_RECORDS SHOWN_

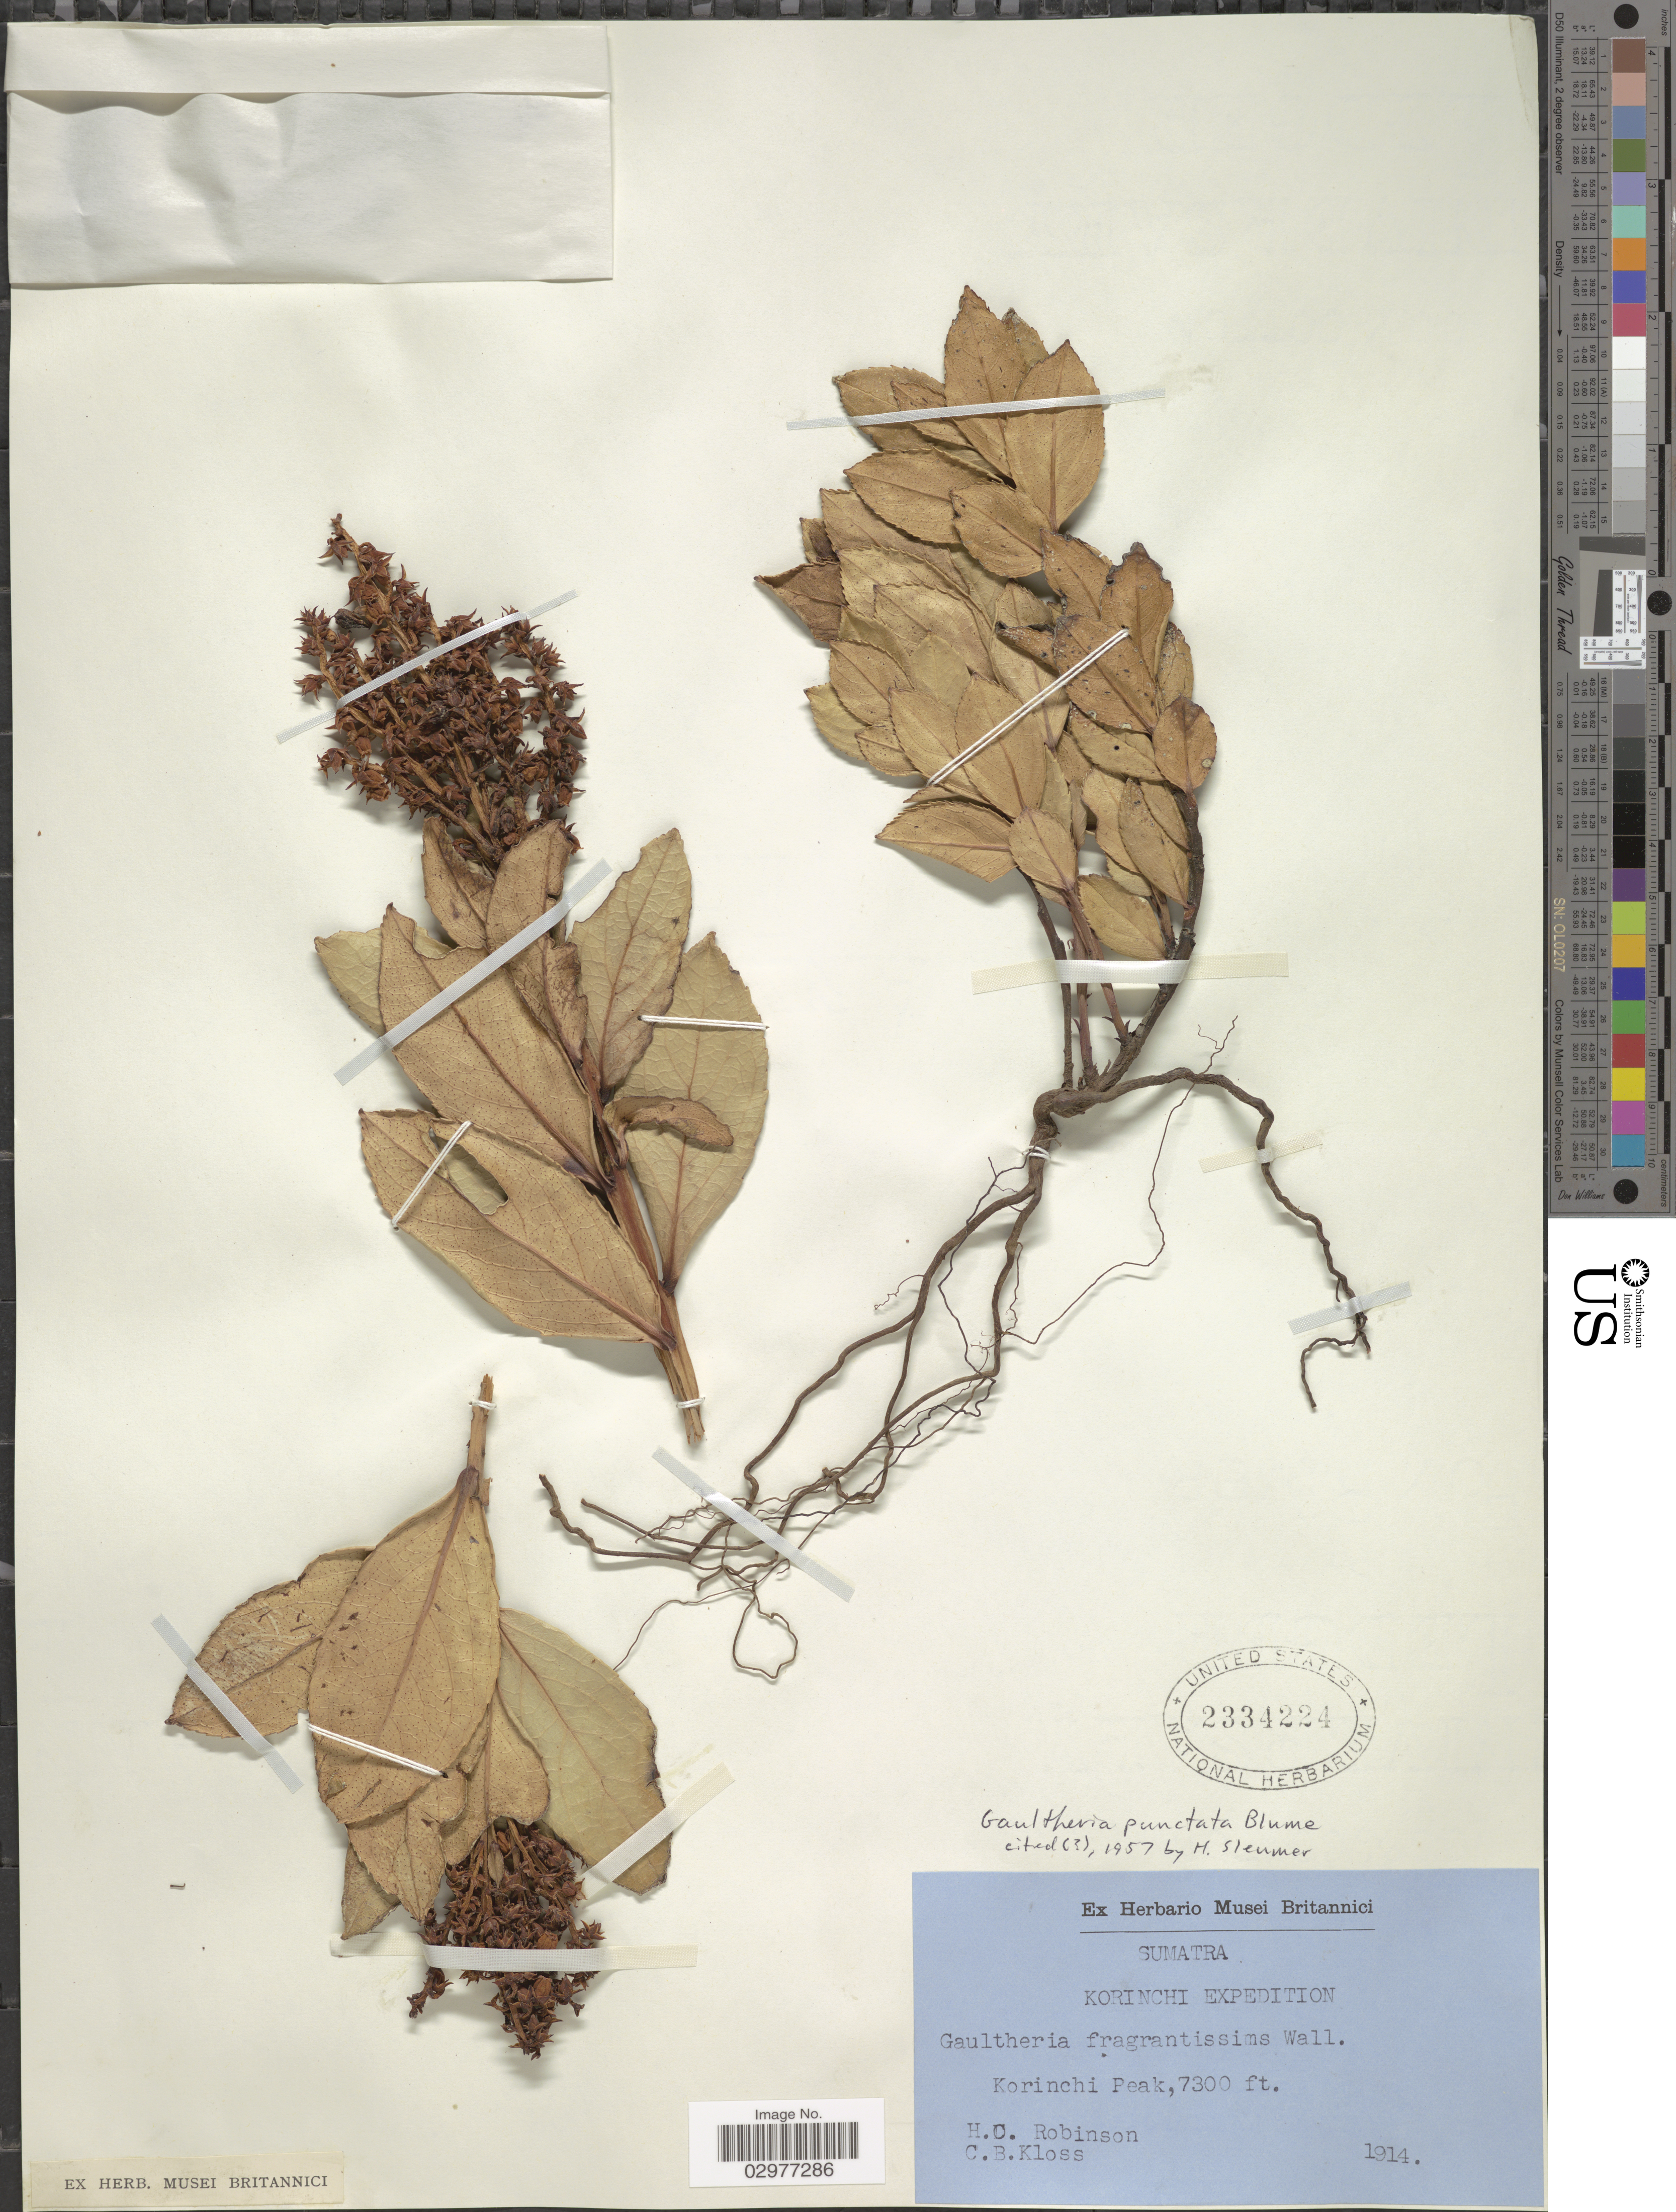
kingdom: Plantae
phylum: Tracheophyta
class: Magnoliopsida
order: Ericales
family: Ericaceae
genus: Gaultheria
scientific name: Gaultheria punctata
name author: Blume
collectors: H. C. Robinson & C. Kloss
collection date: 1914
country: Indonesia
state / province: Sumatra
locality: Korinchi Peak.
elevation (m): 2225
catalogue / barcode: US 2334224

_EXERCISE REQUIREMENTS_
Copy out the listing verbatim, starting at the line containing "genus: Gaultheria" and continuing through its final line, inclusive.

_FULL SOLUTION_
genus: Gaultheria
scientific name: Gaultheria punctata
name author: Blume
collectors: H. C. Robinson & C. Kloss
collection date: 1914
country: Indonesia
state / province: Sumatra
locality: Korinchi Peak.
elevation (m): 2225
catalogue / barcode: US 2334224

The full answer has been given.